● Task
Within the entries below, find every line that has the string "roads", then copy it.
::: Available data :::
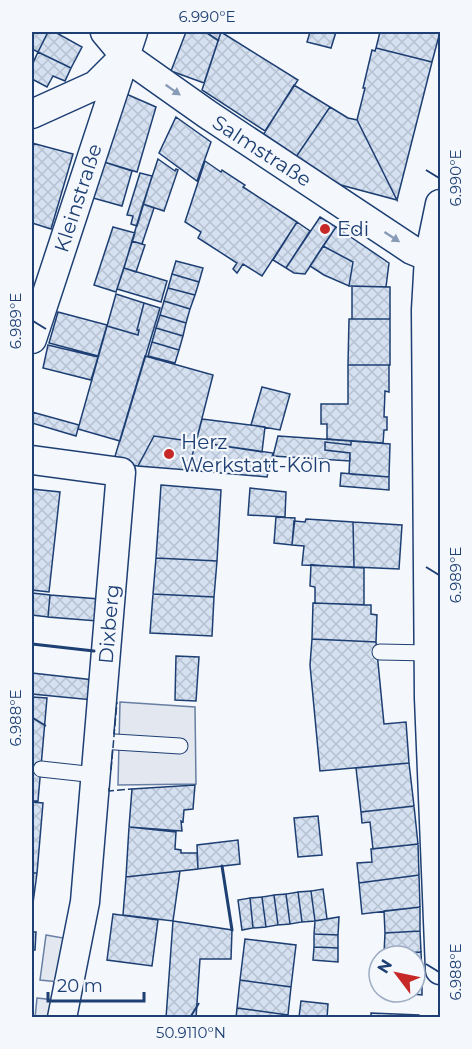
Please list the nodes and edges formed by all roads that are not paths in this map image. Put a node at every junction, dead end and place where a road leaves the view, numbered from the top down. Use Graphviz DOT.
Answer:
graph roads {
  1 [pos="105,32"];
  2 [pos="129,44"];
  3 [pos="32,114"];
  4 [pos="441,204"];
  5 [pos="429,257"];
  6 [pos="434,288"];
  7 [pos="32,339"];
  8 [pos="32,460"];
  9 [pos="380,652"];
  10 [pos="429,653"];
  11 [pos="435,698"];
  12 [pos="99,741"];
  13 [pos="180,746"];
  14 [pos="41,769"];
  15 [pos="96,775"];
  16 [pos="438,856"];
  17 [pos="441,970"];
  18 [pos="62,1017"];
  1 -- 2 [label="street, Salmstraße"];
  2 -- 3 [label="street"];
  2 -- 5 [label="street, Salmstraße, one-way"];
  2 -- 7 [label="street, Kleinstraße"];
  4 -- 5 [label="street"];
  5 -- 6 [label="street"];
  6 -- 10 [label="street"];
  8 -- 12 [label="street, Dixberg"];
  9 -- 10 [label="lane"];
  10 -- 11 [label="street"];
  11 -- 16 [label="street"];
  12 -- 13 [label="lane"];
  12 -- 15 [label="street, Dixberg"];
  14 -- 15 [label="lane"];
  15 -- 18 [label="street, Dixberg"];
  16 -- 17 [label="street"];
}
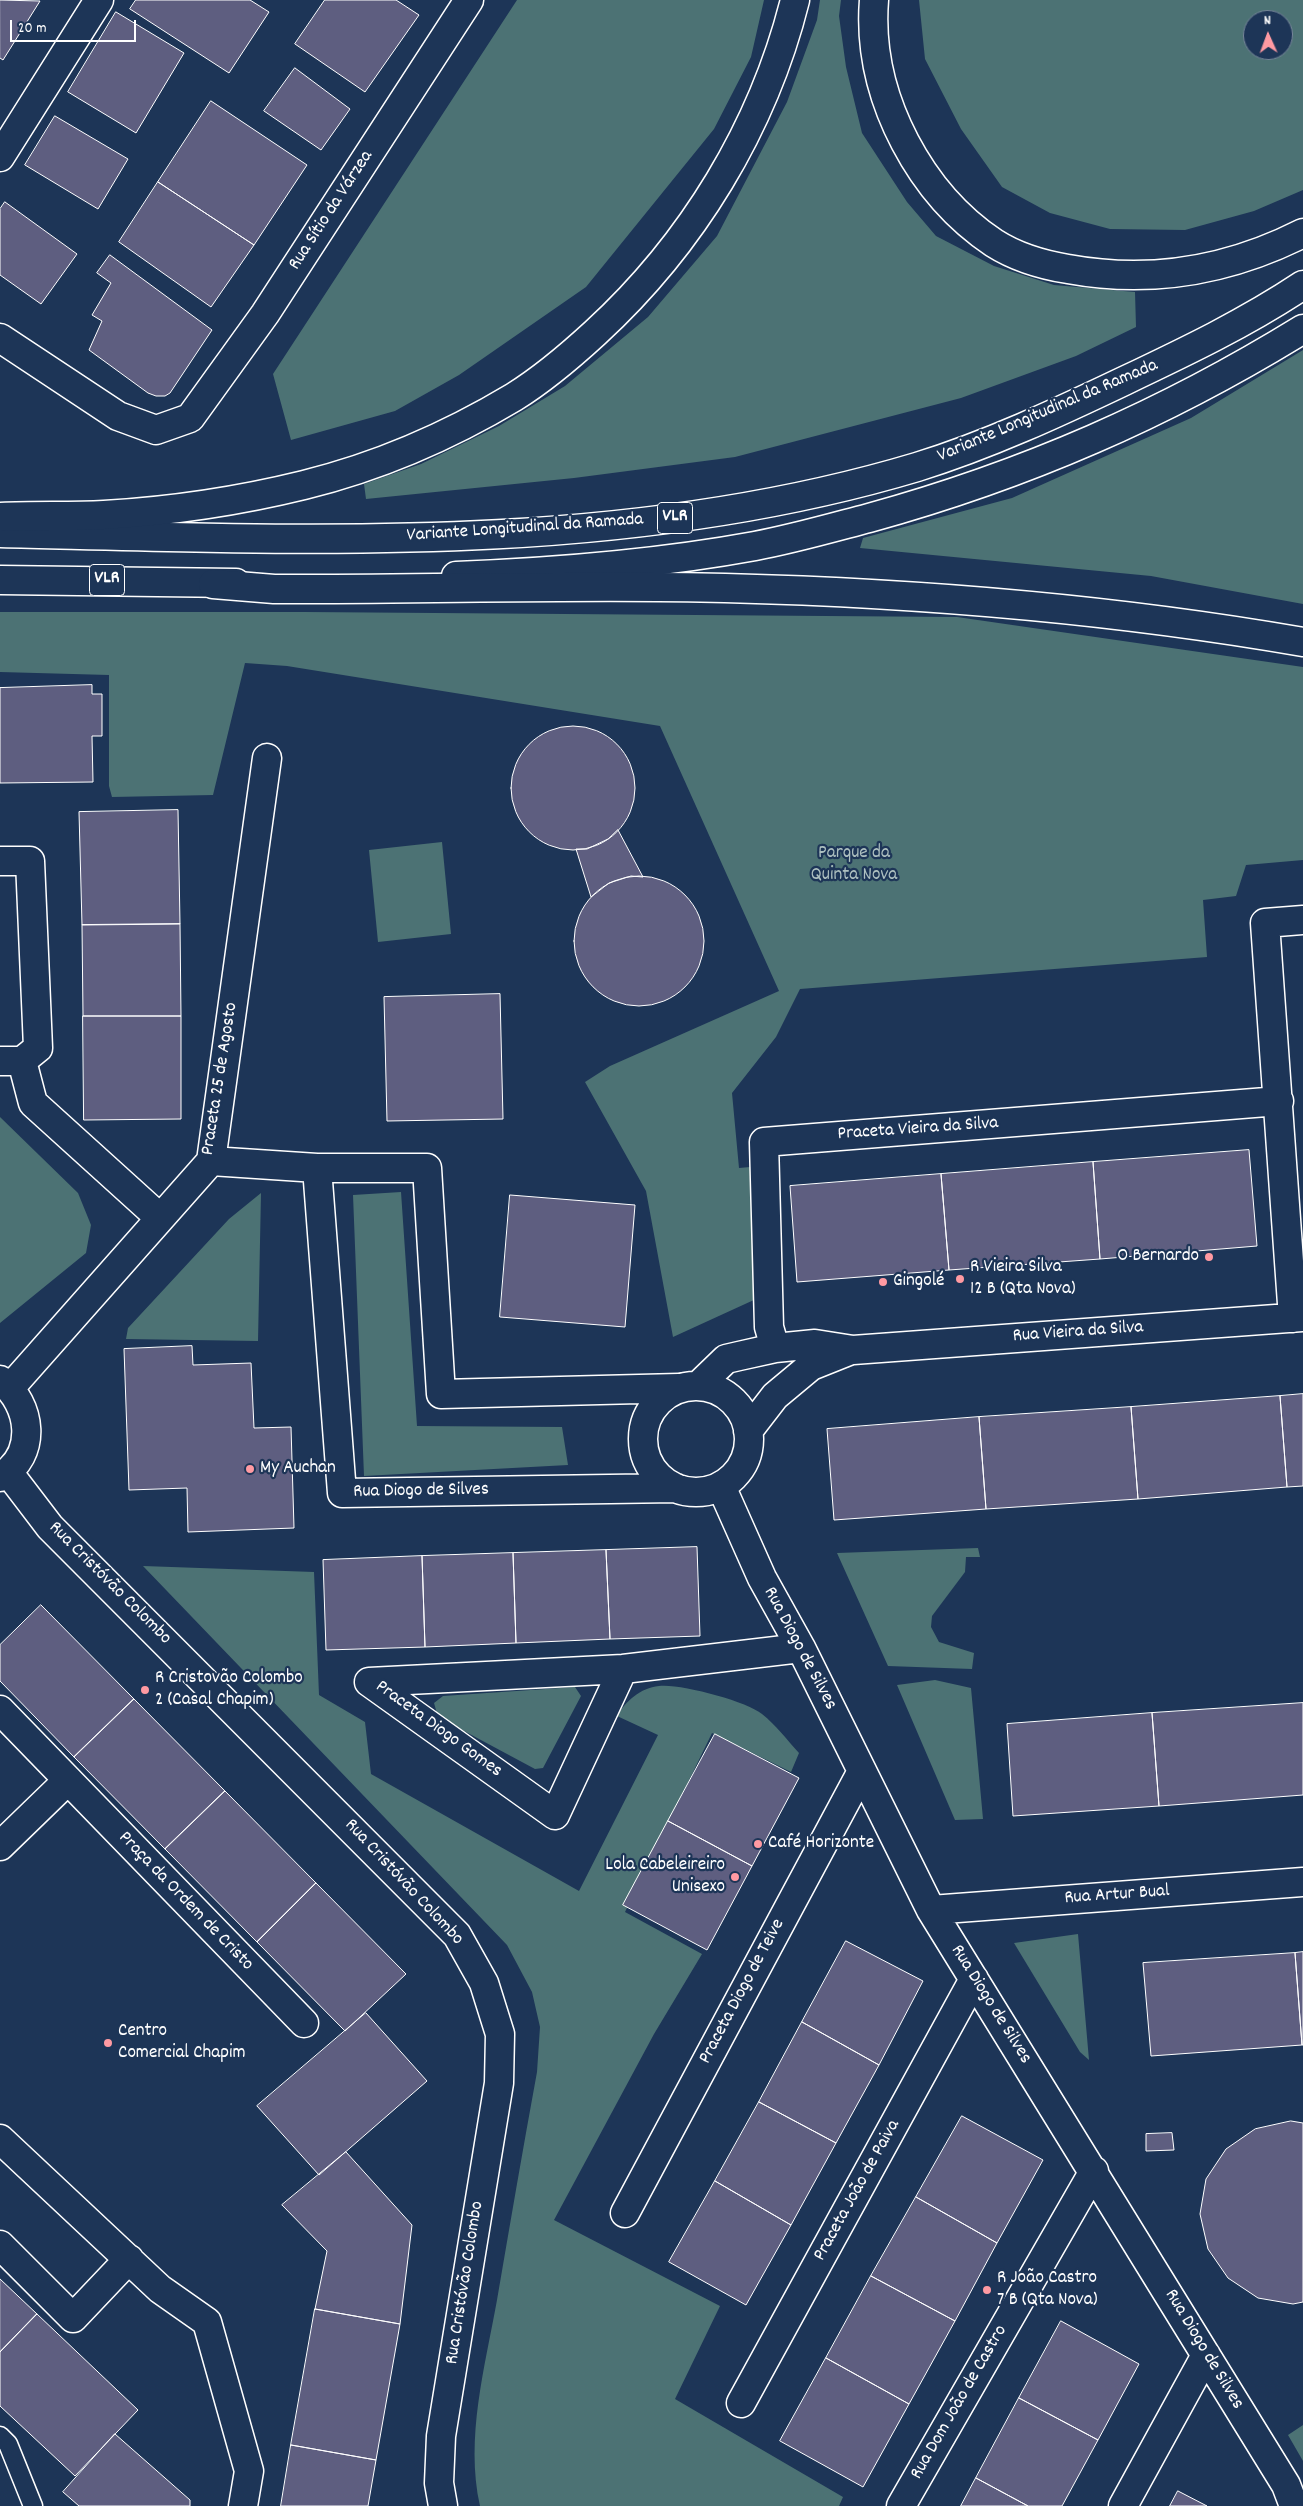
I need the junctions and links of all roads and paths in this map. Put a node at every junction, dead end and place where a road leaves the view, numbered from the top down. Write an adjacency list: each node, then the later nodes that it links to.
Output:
1 (99, 0): 5 (main road)
2 (469, 0): 9 (main road, Rua Sítio da Várzea)
3 (795, 0): 10 (main road)
4 (874, 0): 6 (main road)
5 (0, 157)
6 (1303, 233)
7 (1303, 285): 11 (main road, Variante Longitudinal da Ramada / VLR)
8 (1303, 329): 13 (main road, Variante Longitudinal da Ramada / VLR)
9 (0, 338)
10 (0, 516)
11 (0, 532)
12 (0, 580): 13 (main road, Variante Longitudinal da Ramada / VLR)
13 (213, 584): 14 (main road)
14 (1303, 642)
15 (267, 758): 20 (main road, Praceta 25 de Agosto)
16 (0, 861): 18 (main road)
17 (1303, 920): 19 (main road)
18 (11, 1061): 22 (main road)
19 (1279, 1101): 23 (main road); 24 (main road, Praceta Vieira da Silva)
20 (211, 1161): 21 (main road, Rua Diogo de Silves); 22 (main road, Praceta 25 de Agosto)
21 (317, 1168): 27 (main road, Rua Diogo de Silves); 31 (main road, Rua Diogo de Silves)
22 (160, 1218): 26 (main road, Praceta 25 de Agosto)
23 (1298, 1317): 25 (main road, Rua Vieira da Silva)
24 (775, 1348): 25 (main road, Rua Vieira da Silva); 27 (main road, Rua Vieira da Silva)
25 (853, 1350): 28 (main road, Rua Vieira da Silva)
26 (5, 1384): 29 (main road, Praceta 25 de Agosto)
27 (688, 1387): 28 (main road, Rua Diogo de Silves); 31 (main road, Rua Diogo de Silves)
28 (748, 1431): 30 (main road, Rua Diogo de Silves)
29 (4, 1475): 52 (main road, Rua Cristóvão Colombo)
30 (721, 1486): 31 (main road, Rua Diogo de Silves); 32 (main road, Rua Diogo de Silves)
31 (676, 1488)
32 (801, 1648): 33 (main road, Praceta Diogo Gomes); 35 (main road, Rua Diogo de Silves)
33 (623, 1669): 33 (main road, Praceta Diogo Gomes)
34 (0, 1710): 36 (main road, Praça da Ordem de Cristo)
35 (862, 1771): 39 (main road, Rua Diogo de Silves); 44 (main road, Praceta Diogo de Teive)
36 (67, 1781): 37 (main road); 41 (main road, Praça da Ordem de Cristo)
37 (0, 1846)
38 (1303, 1882): 39 (main road, Rua Artur Bual)
39 (931, 1910): 40 (main road, Rua Diogo de Silves)
40 (974, 1979): 43 (main road, Rua Diogo de Silves); 48 (main road, Praceta João de Paiva)
41 (304, 2024)
42 (0, 2139): 46 (main road)
43 (1094, 2171): 47 (main road, Rua Diogo de Silves); 53 (main road, Rua Dom João de Castro)
44 (625, 2213)
45 (0, 2245): 46 (main road)
46 (129, 2259): 51 (main road)
47 (1206, 2355): 54 (main road); 55 (main road, Rua Diogo de Silves)
48 (741, 2403)
49 (0, 2436): 50 (lane)
50 (33, 2506)
51 (243, 2506)
52 (444, 2506)
53 (901, 2506)
54 (1123, 2506)
55 (1294, 2506)

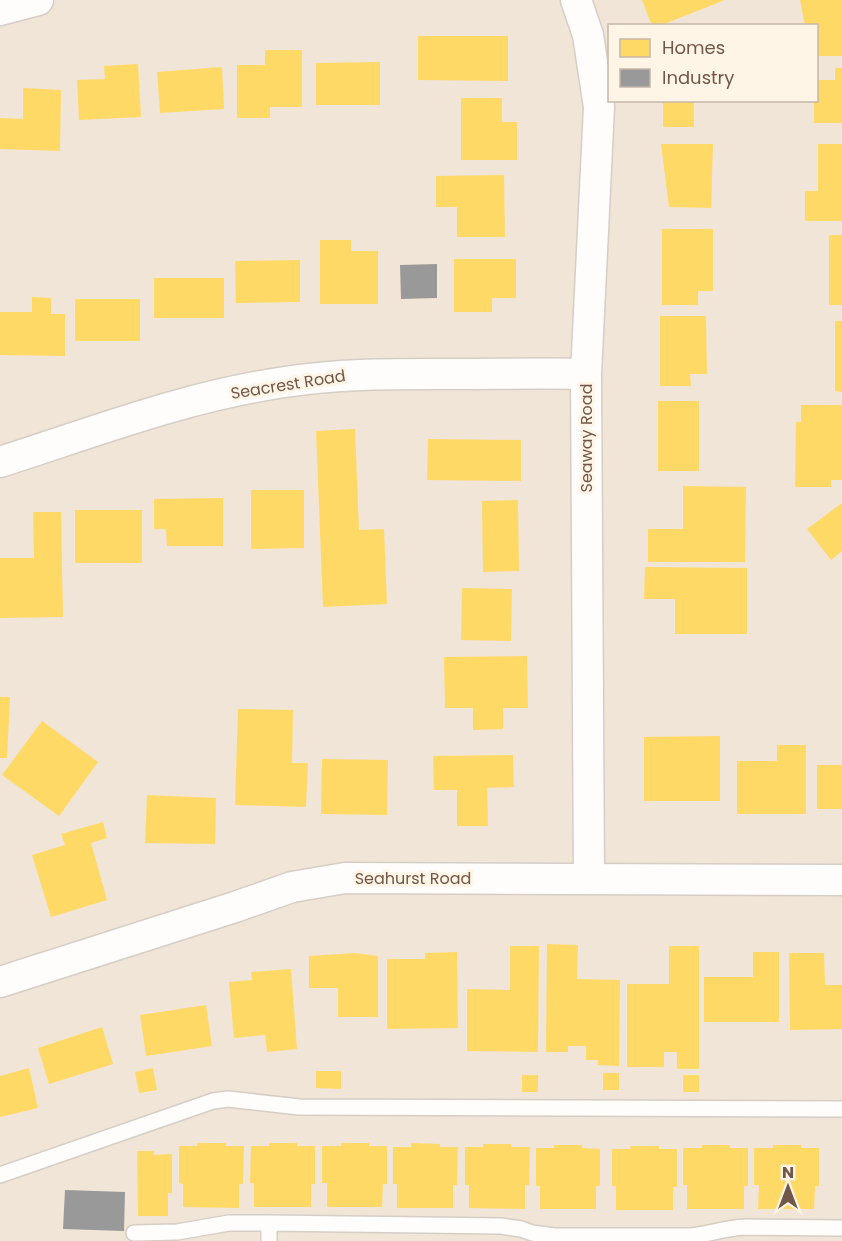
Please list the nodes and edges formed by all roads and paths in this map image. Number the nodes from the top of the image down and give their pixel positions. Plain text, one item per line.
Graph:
1 (38, 0) edge
2 (576, 0) edge
3 (0, 10) edge
4 (586, 374) junction
5 (0, 462) edge
6 (589, 879) junction
7 (842, 880) edge
8 (0, 982) edge
9 (842, 1109) edge
10 (0, 1175) edge
11 (269, 1223) junction
12 (842, 1228) edge
13 (134, 1233) dead end
14 (269, 1241) edge

1 - 3 street
2 - 4 street, Seaway Road
4 - 5 street, Seacrest Road
4 - 6 street, Seaway Road
6 - 7 street, Seahurst Road
6 - 8 street, Seahurst Road
9 - 10 lane
11 - 12 lane
11 - 13 lane
11 - 14 lane

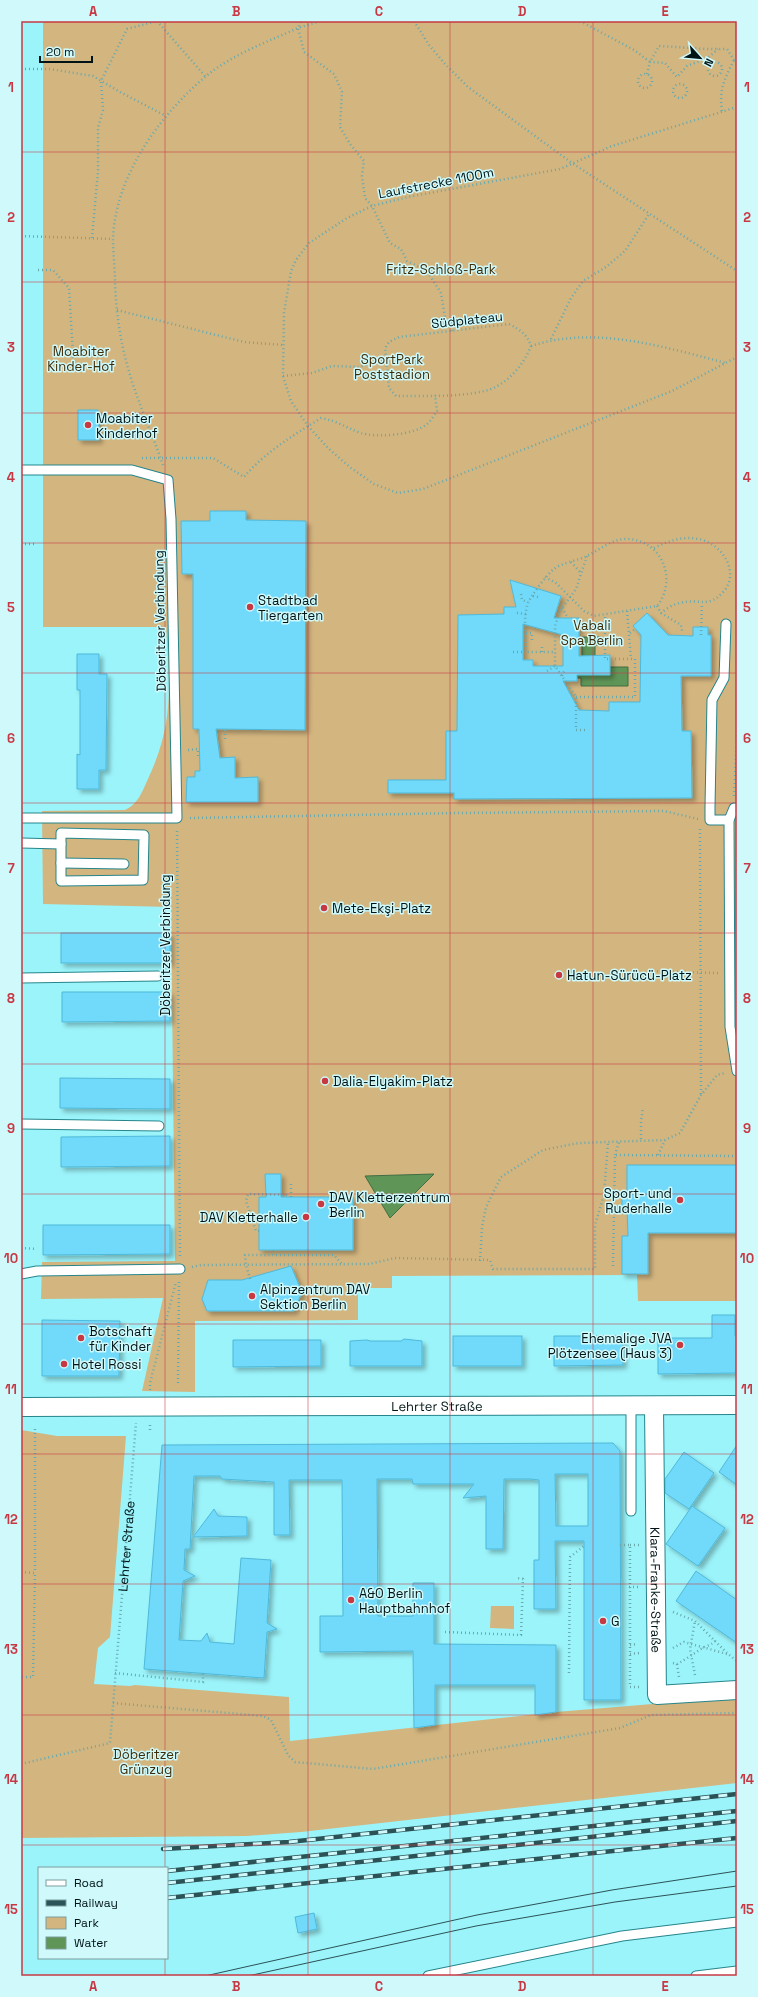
:::
● Response
Please list the nodes and edges formed by all roads that are not paths in this map image. Put a node at every junction, dead end and place where a road leaves the view, numbered from the top down. Use Graphviz DOT.
graph roads {
I need the junctions and links of all roads and paths in this map. Put a node at every junction, dead end and place where a road leaves the view, numbered from the top down. Write an adjacency list: each node, then the later nodes that it links to.
Please list the nodes and edges formed by all roads and paths in this map image. Number the nodes from the top of the image down and give their pixel positions. Plain text, one item per line.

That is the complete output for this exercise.